Mibefradil (15mg/kg; 3d; b.i.d.; i.p.) caused a profound reduction of fasting blood glucose in male db/db mice[5]. Mibefradil (20, 40mg/kg; i.p.) decreased the productions of TNF-α and IL-6 in bronchoalveolar lavage fluid (BALF) of male BALB/c mice stimulated by lipopolysaccharide (LPS) [6]. Mibefradil (20mg/kg; 6months; p.o.) reduced the glomerulosclerosis and tubulointerstitial injury of Sprague-Dawley rats which were induced diabetes by strepozotocin [7].
References:
[1] Abernethy D R. Pharmacologic and pharmacokinetic profile of mibefradil, a T- and L-type calcium channel antagonist [J]. The American journal of cardiology, 1997, 80(4b): 4c-11c.
[2] Liu J H, Bijlenga P, Occhiodoro T, et al. Mibefradil (Ro 40-5967) inhibits several Ca2+ and K+ currents in human fusion-competent myoblasts [J]. British journal of pharmacology, 1999, 126(1): 245-250.
[3] Huang W, Lu C, Wu Y, et al. T-type calcium channel antagonists, mibefradil and NNC-55-0396 inhibit cell proliferation and induce cell apoptosis in leukemia cell lines [J]. Journal of experimental & clinical cancer research, 2015, 34(1): 54.
[4] Li P, Rubaiy H N, Chen G L, et al. Mibefradil, a T-type Ca2+ channel blocker also blocks Orai channels by action at the extracellular surface [J]. British journal of pharmacology, 2019, 176(19): 3845-3856.
[5] Lu Y, Long M, Zhou S, et al. Mibefradil reduces blood glucose concentration in db/db mice [J]. Clinics (Sao Paulo, Brazil), 2014, 69(1): 61-67.
[6] Wan L, Wu W, Jiang S, et al. Mibefradil and flunarizine, two T-type calcium channel inhibitors, protect mice against lipopolysaccharide-induced acute lung injury [J]. Mediators of inflammation, 2020, 2020: 3691701.
[7] Ma G, Allen T J, Cooper M E, et al. Calcium channel blockers, either amlodipine or mibefradil, ameliorate renal injury in experimental diabetes [J]. Kidney international, 2004, 66(3): 1090-1098.

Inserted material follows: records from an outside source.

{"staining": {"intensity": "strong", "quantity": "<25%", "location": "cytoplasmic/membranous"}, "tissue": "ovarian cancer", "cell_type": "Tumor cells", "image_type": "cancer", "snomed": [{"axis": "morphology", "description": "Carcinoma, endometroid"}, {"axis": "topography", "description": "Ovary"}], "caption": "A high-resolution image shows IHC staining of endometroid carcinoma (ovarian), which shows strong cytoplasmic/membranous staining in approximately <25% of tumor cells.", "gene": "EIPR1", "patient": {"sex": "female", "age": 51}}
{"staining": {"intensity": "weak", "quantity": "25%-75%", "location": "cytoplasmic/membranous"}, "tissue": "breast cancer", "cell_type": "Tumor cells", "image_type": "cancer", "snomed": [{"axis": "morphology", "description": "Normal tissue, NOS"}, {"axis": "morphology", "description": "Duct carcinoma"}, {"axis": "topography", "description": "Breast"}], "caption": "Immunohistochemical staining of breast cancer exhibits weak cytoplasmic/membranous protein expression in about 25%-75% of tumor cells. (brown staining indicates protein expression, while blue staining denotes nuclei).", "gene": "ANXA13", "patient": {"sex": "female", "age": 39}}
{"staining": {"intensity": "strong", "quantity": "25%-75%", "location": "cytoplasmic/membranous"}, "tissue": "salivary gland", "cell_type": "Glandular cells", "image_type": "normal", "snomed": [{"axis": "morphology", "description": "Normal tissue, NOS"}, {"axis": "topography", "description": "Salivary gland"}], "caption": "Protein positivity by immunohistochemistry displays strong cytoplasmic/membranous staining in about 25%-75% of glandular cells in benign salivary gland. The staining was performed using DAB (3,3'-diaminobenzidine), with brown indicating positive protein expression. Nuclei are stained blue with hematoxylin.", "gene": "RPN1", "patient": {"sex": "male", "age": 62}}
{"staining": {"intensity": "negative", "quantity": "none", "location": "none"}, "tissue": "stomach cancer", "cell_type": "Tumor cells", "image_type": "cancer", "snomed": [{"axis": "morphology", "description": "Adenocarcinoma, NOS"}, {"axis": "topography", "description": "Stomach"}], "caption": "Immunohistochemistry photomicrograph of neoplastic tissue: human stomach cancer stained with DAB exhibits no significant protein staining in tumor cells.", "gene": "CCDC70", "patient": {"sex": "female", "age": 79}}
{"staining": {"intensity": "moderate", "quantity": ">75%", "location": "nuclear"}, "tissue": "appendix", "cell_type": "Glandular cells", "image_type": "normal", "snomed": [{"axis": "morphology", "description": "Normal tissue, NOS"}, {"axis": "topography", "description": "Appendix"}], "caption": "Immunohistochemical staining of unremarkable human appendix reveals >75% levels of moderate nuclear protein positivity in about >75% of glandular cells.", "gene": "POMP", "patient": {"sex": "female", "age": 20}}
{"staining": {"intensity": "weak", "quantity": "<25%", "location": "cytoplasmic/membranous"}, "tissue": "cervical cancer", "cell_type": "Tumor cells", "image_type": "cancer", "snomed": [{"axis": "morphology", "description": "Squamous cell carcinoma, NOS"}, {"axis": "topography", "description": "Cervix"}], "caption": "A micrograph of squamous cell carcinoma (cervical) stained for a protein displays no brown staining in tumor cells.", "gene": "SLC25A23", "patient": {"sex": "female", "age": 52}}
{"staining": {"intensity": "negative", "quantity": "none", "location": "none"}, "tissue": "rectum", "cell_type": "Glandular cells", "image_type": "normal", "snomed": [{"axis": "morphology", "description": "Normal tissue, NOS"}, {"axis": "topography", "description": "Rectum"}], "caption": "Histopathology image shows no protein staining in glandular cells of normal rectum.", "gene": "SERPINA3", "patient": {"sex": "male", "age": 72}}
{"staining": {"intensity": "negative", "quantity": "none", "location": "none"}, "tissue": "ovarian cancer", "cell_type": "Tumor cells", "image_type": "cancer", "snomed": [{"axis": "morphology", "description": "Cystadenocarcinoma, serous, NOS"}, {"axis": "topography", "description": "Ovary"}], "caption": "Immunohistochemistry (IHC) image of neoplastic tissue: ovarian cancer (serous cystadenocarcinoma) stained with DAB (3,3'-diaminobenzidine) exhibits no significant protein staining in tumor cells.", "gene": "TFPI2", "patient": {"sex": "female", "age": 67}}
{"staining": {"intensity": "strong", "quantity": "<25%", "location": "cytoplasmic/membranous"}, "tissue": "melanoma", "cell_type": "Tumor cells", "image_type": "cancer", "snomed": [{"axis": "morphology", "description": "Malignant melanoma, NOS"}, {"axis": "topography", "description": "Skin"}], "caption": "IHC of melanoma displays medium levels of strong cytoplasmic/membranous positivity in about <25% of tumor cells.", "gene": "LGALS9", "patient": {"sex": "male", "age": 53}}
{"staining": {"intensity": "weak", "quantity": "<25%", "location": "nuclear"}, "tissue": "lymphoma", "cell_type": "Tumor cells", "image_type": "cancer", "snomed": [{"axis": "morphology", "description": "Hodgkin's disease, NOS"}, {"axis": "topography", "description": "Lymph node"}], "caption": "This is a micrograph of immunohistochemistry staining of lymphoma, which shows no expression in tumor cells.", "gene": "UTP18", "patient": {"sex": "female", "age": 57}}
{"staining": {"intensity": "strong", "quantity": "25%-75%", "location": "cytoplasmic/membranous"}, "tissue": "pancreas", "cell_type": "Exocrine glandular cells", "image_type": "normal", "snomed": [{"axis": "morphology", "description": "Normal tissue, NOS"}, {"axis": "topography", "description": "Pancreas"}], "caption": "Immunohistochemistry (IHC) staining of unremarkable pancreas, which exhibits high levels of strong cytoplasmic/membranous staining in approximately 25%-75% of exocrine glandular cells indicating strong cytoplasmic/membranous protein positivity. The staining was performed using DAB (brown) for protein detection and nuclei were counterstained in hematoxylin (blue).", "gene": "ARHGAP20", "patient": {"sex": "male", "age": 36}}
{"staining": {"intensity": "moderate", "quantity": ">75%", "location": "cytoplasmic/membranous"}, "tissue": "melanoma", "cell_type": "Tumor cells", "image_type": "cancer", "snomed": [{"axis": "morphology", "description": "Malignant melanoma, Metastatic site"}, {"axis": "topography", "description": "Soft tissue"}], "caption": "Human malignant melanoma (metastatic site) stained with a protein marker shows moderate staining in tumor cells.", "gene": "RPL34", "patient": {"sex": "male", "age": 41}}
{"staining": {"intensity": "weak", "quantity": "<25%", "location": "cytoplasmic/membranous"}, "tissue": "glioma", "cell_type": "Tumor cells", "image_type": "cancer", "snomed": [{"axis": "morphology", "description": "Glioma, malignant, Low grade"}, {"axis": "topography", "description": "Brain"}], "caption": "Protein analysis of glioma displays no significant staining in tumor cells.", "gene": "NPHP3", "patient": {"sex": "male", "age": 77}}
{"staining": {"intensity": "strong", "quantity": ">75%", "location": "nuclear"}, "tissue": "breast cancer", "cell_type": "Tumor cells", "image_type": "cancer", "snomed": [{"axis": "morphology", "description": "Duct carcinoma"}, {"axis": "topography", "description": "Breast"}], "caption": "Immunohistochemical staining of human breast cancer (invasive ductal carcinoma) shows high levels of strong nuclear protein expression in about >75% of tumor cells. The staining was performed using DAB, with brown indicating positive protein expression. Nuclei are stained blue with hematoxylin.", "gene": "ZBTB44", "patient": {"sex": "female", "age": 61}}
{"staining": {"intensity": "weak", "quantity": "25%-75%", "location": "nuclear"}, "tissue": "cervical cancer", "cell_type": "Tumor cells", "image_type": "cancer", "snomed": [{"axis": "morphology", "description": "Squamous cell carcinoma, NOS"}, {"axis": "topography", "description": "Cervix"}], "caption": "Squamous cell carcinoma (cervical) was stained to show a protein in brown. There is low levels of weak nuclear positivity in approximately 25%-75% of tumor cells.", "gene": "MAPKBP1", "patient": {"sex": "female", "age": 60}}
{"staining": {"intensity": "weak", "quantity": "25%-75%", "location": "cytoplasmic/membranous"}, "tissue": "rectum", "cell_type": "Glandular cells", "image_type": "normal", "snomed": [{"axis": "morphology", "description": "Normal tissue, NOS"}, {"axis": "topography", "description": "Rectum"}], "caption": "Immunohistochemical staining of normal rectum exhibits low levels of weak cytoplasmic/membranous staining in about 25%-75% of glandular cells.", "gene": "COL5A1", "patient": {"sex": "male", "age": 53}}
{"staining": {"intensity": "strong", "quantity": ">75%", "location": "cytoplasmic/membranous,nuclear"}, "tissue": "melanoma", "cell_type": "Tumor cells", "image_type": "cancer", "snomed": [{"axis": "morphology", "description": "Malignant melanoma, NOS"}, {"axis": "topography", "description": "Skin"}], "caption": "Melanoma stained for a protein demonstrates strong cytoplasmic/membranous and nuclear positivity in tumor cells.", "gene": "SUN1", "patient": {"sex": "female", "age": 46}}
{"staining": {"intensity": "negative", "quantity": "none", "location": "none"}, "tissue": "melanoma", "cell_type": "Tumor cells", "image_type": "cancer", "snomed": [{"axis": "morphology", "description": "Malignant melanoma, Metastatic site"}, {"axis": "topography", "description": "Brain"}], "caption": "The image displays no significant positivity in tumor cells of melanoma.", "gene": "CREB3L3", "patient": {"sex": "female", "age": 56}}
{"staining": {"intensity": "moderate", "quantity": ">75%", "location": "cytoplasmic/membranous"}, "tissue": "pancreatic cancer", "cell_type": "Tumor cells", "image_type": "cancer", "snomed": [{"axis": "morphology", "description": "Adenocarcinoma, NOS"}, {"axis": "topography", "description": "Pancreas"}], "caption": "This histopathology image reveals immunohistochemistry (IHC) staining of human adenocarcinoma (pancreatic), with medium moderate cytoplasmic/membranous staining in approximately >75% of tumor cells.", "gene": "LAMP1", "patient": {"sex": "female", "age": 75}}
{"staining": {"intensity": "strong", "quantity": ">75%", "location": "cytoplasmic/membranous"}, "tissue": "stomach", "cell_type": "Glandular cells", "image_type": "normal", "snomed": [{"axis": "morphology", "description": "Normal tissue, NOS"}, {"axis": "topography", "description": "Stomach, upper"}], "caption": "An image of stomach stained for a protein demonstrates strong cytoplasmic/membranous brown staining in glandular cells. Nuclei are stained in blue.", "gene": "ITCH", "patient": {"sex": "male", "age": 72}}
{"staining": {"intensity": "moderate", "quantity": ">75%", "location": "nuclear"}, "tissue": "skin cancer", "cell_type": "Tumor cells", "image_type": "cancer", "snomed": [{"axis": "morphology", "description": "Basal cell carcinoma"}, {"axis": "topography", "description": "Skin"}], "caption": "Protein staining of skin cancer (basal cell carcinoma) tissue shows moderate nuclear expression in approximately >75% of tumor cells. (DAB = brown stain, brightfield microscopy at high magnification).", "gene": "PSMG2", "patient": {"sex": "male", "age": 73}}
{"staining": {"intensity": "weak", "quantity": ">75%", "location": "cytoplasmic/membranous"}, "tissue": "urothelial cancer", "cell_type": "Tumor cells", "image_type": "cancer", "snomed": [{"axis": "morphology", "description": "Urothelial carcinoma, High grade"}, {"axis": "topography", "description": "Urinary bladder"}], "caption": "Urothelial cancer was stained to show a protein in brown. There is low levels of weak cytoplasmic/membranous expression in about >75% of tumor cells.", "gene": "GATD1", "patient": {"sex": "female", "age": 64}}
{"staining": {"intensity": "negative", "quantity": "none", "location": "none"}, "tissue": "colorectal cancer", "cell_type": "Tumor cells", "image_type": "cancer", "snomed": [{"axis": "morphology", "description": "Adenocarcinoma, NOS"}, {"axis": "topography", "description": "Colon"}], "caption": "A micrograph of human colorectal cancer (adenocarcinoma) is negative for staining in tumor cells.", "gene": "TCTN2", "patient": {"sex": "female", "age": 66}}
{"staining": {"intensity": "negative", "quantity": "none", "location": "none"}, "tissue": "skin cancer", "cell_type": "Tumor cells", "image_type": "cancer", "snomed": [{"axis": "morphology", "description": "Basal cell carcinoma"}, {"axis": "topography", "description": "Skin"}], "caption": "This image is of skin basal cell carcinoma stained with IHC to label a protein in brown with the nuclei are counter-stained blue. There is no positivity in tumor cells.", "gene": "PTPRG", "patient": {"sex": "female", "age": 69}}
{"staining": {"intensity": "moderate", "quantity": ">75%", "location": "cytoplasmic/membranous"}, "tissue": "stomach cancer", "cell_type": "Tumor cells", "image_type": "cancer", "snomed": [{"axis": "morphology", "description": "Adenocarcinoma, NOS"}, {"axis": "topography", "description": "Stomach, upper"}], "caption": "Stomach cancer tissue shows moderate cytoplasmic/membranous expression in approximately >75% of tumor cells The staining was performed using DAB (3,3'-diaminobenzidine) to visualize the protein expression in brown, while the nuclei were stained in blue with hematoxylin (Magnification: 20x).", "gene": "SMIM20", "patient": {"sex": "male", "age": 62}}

Mibefradil是一种钙通道阻断剂,可以阻断T型和L型钙通道,Mibefradil对T型和L型钙电流的IC50分别为0.7μM和2μM[1, 2]。Mibefradil在临床上用于治疗高血压和慢性稳定型心绞痛[1]以及卵巢肿瘤、胰腺肿瘤和多形性胶质母细胞瘤[3]。
Mibefradil(100μM)可以显著抑制毒胡萝卜素诱导的EA.hy926细胞和HK-2细胞内质网Ca2+的释放;Mibefradil(100μM;24h)可以显著抑制HK-2和EA.hy926细胞的增殖[4]。Mibefradil(5μM;30h)减少肌细胞融合[2]。Mibefradil(0~10μM;48h)以剂量依赖的方式抑制MOLT-4和Jurkat的细胞活力;Mibefradil(0、5、10μM;48h)使G0/G1期和亚G1期的MOLT-4细胞百分比升高,S期的百分比降低[3]。
Mibefradil(15mg/kg;3d;b.i.d.;i.p.)导致雄性db/db小鼠的空腹血糖大幅降低[5]。Mibefradil(20、40mg/kg;i.g.)可降低LPS(lipopolysaccharide)刺激的雄性BALB/c小鼠BALF(bronchoalveolar lavage fluid)中TNF-α和IL-6的产生[6]。Mibefradil(20mg/kg;6months;p.o.)可减轻链脲佐菌素诱导的糖尿病Sprague-Dawley大鼠的肾小球硬化和肾小管间质损伤[7]。